Dataset records:
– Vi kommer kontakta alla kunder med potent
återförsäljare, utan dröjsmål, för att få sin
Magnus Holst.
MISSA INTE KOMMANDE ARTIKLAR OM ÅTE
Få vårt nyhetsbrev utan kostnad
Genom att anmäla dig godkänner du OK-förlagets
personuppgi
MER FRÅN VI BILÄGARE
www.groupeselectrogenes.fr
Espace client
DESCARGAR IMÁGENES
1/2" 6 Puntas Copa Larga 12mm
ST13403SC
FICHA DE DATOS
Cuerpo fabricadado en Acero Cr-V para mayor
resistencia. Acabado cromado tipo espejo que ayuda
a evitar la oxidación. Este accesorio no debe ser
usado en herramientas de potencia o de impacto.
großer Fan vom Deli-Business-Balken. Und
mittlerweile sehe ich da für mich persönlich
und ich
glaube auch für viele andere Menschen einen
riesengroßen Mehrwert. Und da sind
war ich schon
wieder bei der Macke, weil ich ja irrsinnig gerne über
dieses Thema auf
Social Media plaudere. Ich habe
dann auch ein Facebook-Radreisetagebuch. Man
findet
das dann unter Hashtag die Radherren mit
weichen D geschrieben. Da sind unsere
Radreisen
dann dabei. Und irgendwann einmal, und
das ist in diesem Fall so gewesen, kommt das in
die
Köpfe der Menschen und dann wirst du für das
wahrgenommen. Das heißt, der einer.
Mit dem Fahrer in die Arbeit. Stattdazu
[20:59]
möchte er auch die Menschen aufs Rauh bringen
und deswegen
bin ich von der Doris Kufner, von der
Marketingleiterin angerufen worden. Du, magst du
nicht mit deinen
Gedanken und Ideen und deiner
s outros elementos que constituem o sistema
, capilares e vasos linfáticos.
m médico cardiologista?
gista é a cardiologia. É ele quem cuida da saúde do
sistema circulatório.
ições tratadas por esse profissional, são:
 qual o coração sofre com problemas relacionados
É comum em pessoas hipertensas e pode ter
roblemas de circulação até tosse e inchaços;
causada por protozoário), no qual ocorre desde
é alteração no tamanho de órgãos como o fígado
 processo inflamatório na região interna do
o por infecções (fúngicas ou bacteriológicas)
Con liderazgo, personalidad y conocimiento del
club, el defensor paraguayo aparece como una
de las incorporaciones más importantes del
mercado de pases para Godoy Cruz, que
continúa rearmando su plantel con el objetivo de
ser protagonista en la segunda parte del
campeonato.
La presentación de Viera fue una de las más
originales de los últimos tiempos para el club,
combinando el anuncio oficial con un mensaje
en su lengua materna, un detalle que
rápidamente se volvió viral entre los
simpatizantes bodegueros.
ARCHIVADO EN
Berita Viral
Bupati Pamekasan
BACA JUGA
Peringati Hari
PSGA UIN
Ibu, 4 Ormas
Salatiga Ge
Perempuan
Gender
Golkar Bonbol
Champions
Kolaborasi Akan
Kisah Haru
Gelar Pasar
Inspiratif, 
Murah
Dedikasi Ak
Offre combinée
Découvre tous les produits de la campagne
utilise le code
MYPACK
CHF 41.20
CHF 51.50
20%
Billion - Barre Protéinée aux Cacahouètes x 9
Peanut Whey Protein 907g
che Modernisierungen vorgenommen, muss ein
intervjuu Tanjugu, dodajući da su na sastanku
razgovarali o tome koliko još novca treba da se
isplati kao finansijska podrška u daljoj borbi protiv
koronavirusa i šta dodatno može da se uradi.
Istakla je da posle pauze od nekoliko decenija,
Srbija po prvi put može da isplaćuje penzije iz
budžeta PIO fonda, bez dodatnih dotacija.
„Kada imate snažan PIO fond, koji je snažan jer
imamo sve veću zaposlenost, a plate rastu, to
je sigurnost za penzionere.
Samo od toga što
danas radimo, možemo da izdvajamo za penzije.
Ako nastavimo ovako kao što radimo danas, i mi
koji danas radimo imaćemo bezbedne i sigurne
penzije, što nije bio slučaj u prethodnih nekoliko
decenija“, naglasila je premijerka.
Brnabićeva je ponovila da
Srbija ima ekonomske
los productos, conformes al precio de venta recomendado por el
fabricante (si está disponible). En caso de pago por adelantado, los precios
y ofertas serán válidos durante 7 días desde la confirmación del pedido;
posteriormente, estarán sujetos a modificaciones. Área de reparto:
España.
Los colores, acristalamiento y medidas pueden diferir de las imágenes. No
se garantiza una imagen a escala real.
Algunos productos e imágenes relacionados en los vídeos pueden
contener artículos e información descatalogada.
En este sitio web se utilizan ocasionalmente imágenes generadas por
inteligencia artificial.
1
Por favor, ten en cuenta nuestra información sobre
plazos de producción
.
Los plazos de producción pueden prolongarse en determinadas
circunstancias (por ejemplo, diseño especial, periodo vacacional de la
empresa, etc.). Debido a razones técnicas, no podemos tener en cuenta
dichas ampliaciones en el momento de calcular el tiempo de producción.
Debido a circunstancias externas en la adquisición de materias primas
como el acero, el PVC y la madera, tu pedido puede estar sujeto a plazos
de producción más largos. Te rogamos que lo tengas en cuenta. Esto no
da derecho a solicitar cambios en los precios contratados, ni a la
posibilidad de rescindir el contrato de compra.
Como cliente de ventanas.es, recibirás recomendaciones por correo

## PROBLEM STATEMENT
Your answer must be an exact transcription of all the data above.

## FINISHED EXERCISE
– Vi kommer kontakta alla kunder med potent
återförsäljare, utan dröjsmål, för att få sin
Magnus Holst.
MISSA INTE KOMMANDE ARTIKLAR OM ÅTE
Få vårt nyhetsbrev utan kostnad
Genom att anmäla dig godkänner du OK-förlagets
personuppgi
MER FRÅN VI BILÄGARE
www.groupeselectrogenes.fr
Espace client
DESCARGAR IMÁGENES
1/2" 6 Puntas Copa Larga 12mm
ST13403SC
FICHA DE DATOS
Cuerpo fabricadado en Acero Cr-V para mayor
resistencia. Acabado cromado tipo espejo que ayuda
a evitar la oxidación. Este accesorio no debe ser
usado en herramientas de potencia o de impacto.
großer Fan vom Deli-Business-Balken. Und
mittlerweile sehe ich da für mich persönlich
und ich
glaube auch für viele andere Menschen einen
riesengroßen Mehrwert. Und da sind
war ich schon
wieder bei der Macke, weil ich ja irrsinnig gerne über
dieses Thema auf
Social Media plaudere. Ich habe
dann auch ein Facebook-Radreisetagebuch. Man
findet
das dann unter Hashtag die Radherren mit
weichen D geschrieben. Da sind unsere
Radreisen
dann dabei. Und irgendwann einmal, und
das ist in diesem Fall so gewesen, kommt das in
die
Köpfe der Menschen und dann wirst du für das
wahrgenommen. Das heißt, der einer.
Mit dem Fahrer in die Arbeit. Stattdazu
[20:59]
möchte er auch die Menschen aufs Rauh bringen
und deswegen
bin ich von der Doris Kufner, von der
Marketingleiterin angerufen worden. Du, magst du
nicht mit deinen
Gedanken und Ideen und deiner
s outros elementos que constituem o sistema
, capilares e vasos linfáticos.
m médico cardiologista?
gista é a cardiologia. É ele quem cuida da saúde do
sistema circulatório.
ições tratadas por esse profissional, são:
 qual o coração sofre com problemas relacionados
É comum em pessoas hipertensas e pode ter
roblemas de circulação até tosse e inchaços;
causada por protozoário), no qual ocorre desde
é alteração no tamanho de órgãos como o fígado
 processo inflamatório na região interna do
o por infecções (fúngicas ou bacteriológicas)
Con liderazgo, personalidad y conocimiento del
club, el defensor paraguayo aparece como una
de las incorporaciones más importantes del
mercado de pases para Godoy Cruz, que
continúa rearmando su plantel con el objetivo de
ser protagonista en la segunda parte del
campeonato.
La presentación de Viera fue una de las más
originales de los últimos tiempos para el club,
combinando el anuncio oficial con un mensaje
en su lengua materna, un detalle que
rápidamente se volvió viral entre los
simpatizantes bodegueros.
ARCHIVADO EN
Berita Viral
Bupati Pamekasan
BACA JUGA
Peringati Hari
PSGA UIN
Ibu, 4 Ormas
Salatiga Ge
Perempuan
Gender
Golkar Bonbol
Champions
Kolaborasi Akan
Kisah Haru
Gelar Pasar
Inspiratif, 
Murah
Dedikasi Ak
Offre combinée
Découvre tous les produits de la campagne
utilise le code
MYPACK
CHF 41.20
CHF 51.50
20%
Billion - Barre Protéinée aux Cacahouètes x 9
Peanut Whey Protein 907g
che Modernisierungen vorgenommen, muss ein
intervjuu Tanjugu, dodajući da su na sastanku
razgovarali o tome koliko još novca treba da se
isplati kao finansijska podrška u daljoj borbi protiv
koronavirusa i šta dodatno može da se uradi.
Istakla je da posle pauze od nekoliko decenija,
Srbija po prvi put može da isplaćuje penzije iz
budžeta PIO fonda, bez dodatnih dotacija.
„Kada imate snažan PIO fond, koji je snažan jer
imamo sve veću zaposlenost, a plate rastu, to
je sigurnost za penzionere.
Samo od toga što
danas radimo, možemo da izdvajamo za penzije.
Ako nastavimo ovako kao što radimo danas, i mi
koji danas radimo imaćemo bezbedne i sigurne
penzije, što nije bio slučaj u prethodnih nekoliko
decenija“, naglasila je premijerka.
Brnabićeva je ponovila da
Srbija ima ekonomske
los productos, conformes al precio de venta recomendado por el
fabricante (si está disponible). En caso de pago por adelantado, los precios
y ofertas serán válidos durante 7 días desde la confirmación del pedido;
posteriormente, estarán sujetos a modificaciones. Área de reparto:
España.
Los colores, acristalamiento y medidas pueden diferir de las imágenes. No
se garantiza una imagen a escala real.
Algunos productos e imágenes relacionados en los vídeos pueden
contener artículos e información descatalogada.
En este sitio web se utilizan ocasionalmente imágenes generadas por
inteligencia artificial.
1
Por favor, ten en cuenta nuestra información sobre
plazos de producción
.
Los plazos de producción pueden prolongarse en determinadas
circunstancias (por ejemplo, diseño especial, periodo vacacional de la
empresa, etc.). Debido a razones técnicas, no podemos tener en cuenta
dichas ampliaciones en el momento de calcular el tiempo de producción.
Debido a circunstancias externas en la adquisición de materias primas
como el acero, el PVC y la madera, tu pedido puede estar sujeto a plazos
de producción más largos. Te rogamos que lo tengas en cuenta. Esto no
da derecho a solicitar cambios en los precios contratados, ni a la
posibilidad de rescindir el contrato de compra.
Como cliente de ventanas.es, recibirás recomendaciones por correo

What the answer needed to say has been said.